Du 23 au 26 mai, le mouvement écologiste s’opposera à «l'artificialisation des sols et la confiscation de nos territoires pour des intérêts privés », affiche-t-il. 

Au total, 100 collectifs et organisations s’apprêtent à mener « des actions décentralisées », afin de « montrer aux maires qui seront tout juste élu-e-s que nous ne laisserons pas bétonner nos terres et imposer ces projets ». 

Des actions qui ciblent l’industrie de l’extraction minérale, ce qui a fait réagir rapidement l'Union nationale des industries de carrières et matériaux de construction (Unicem) : « Des appels à l’action sortant du cadre du débat démocratique », dénonce-t-elle dans un communiqué du 18 mars. Le tout dans « une logique assumée de confrontation et de désorganisation économique », abonde l’organisation.

Des blocages dangereux les salariés, entreprises et territoires

 

Car ce que craint l’Unicem, c’est une multiplication des appels à « bloquer, occuper, voire perturber des sites industriels ». Une menace pour la sécurité de salariés, car les blocages peuvent perturber des « environnements industriels exigeants et strictement réglementés », estime l’union.

« L’Unicem refuse que ces salariés deviennent les victimes d’actions militantes qui les désignent injustement. Elle alerte également sur le traumatisme que représenterait, pour ces femmes et ces hommes, le fait de voir leurs outils de travail dégradés ou détruits, ainsi que sur l’incompréhension profonde face à des actions qui remettent en cause leur engagement professionnel et leur rôle au service des territoires », lit-on dans son communiqué.

« S’attaquer aux matériaux, c’est bloquer le pays », poursuit-elle, en soulignant l’importance des matériaux minéraux sur les projets de logement, d’écoles, d’hôpitaux, d’infrastructures, de routes, etc. 

L’organisation a appelé à bannir le terme « bétonisation », car employé dans un esprit d’amalgame avec l’artificialisation des sols. D’autant que « sans matériaux, pas de transition écologique », affirme-t-elle, relevant l’importance du béton pour les projets d’éoliens et d’énergies renouvelables, les transports décarbonés, même la rénovation énergétique. 

Une « réponse claire et ferme des pouvoirs publics » réclamée

 

En parallèle, des industriels du béton vantent une décarbonation progressive de leurs solutions. C’est le cas d’Edycem avec sa démarche Vitaliss, de Lafarge voulant accélérer sa production de ciment aux argiles activées, comme de Point.P et CarbiCrete qui collaborent dans la formulation d'un béton sans ciment. Sans compter les actions des industriels de l'Unicem, pour réaménager la biodiversité sur les sites exploités. 

Mais cela convaincra-t-il Les Soulèvements de la Terre ou d’autres collectifs écologistes ? Des projets comme l’A69 ont dernièrement cristallisé les tensions. En janvier dernier, malgré les recours des opposants et les polémiques sur les dépassements d’emprise du chantier autoroutier, la pose du revêtement a été lancée, avec une mise en service prévue en octobre prochain. Les défenseurs du projet ont invoqué son intérêt à l’échelle territoriale, car la route vise à relier Toulouse à Castres. 
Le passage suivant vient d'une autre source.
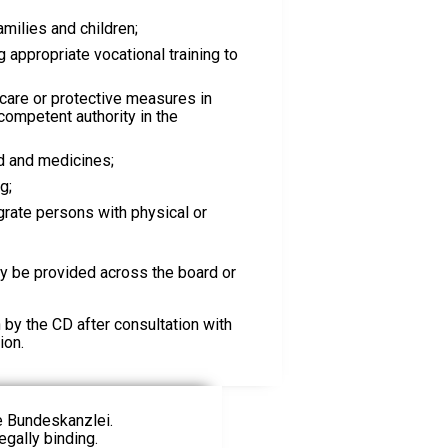
milies and children;
g appropriate vocational training to
 care or protective measures in
 competent authority in the
od and medicines;
g;
grate persons with physical or
 be provided across the board or
by the CD after consultation with
ion.
ie Bundeskanzlei.
egally binding.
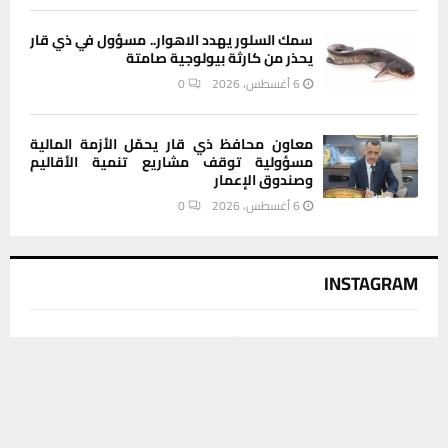
سمك السلور يهدد الاهوار.. مسؤول في ذي قار
يحذر من كارثة بيولوجية صامتة
6 أغسطس، 2026
0
معاون محافظ ذي قار يحمّل الأزمة المالية
مسؤولية توقف مشاريع تنمية الأقاليم
وصندوق الإعمار
6 أغسطس، 2026
0
INSTAGRAM
This message appears for Admin Users only:
يستخدم هذا الموقع ملفات تعريف الارتباط لتحسين تجربتك. سنفترض أنك
Please fill the Instagram Access Token. You can get Instagram
موافق على هذا، ولكن يمكنك إلغاء الاشتراك إذا كنت ترغب في ذلك.
Access Token by go to
this page
موافق
قراءة المزيد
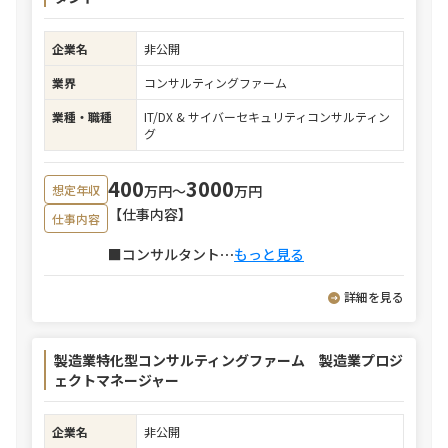
企業名
非公開
業界
コンサルティングファーム
業種・職種
IT/DX & サイバーセキュリティコンサルティン
グ
400
3000
万円〜
万円
想定年収
【仕事内容】
仕事内容
■コンサルタント
⋯
もっと見る
詳細を見る
製造業特化型コンサルティングファーム 製造業プロジ
ェクトマネージャー
企業名
非公開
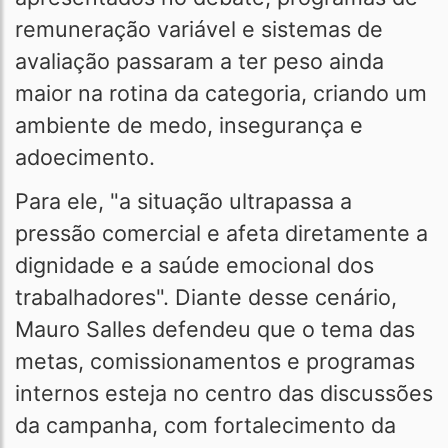
remuneração variável e sistemas de
avaliação passaram a ter peso ainda
maior na rotina da categoria, criando um
ambiente de medo, insegurança e
adoecimento.
Para ele, "a situação ultrapassa a
pressão comercial e afeta diretamente a
dignidade e a saúde emocional dos
trabalhadores". Diante desse cenário,
Mauro Salles defendeu que o tema das
metas, comissionamentos e programas
internos esteja no centro das discussões
da campanha, com fortalecimento da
À cela s'ajoute l'opposition de la Fédération nationale des SCoT à la loi Trajectoire de réduction de l’artificialisation concertée avec les élus locaux (Trace), visant à assouplir les objectifs de zéro-artificialisation nette des sols (ZAN)

L’Unicem demande une « réponse claire et ferme des pouvoirs publics » en plusieurs points : garantir la sécurité des sites et salariés, empêcher toute action illégale, assurer la poursuite d’activités économiques et condamner les appels à des actions dangereuses. 

Devons-nous craindre un bilan similaires à celui des manifestations contre les méga-bassines à Sainte-Soline en mars 2023 (47 gendarmes blessés, 200 manifestants blessés) ? Affaire à suivre…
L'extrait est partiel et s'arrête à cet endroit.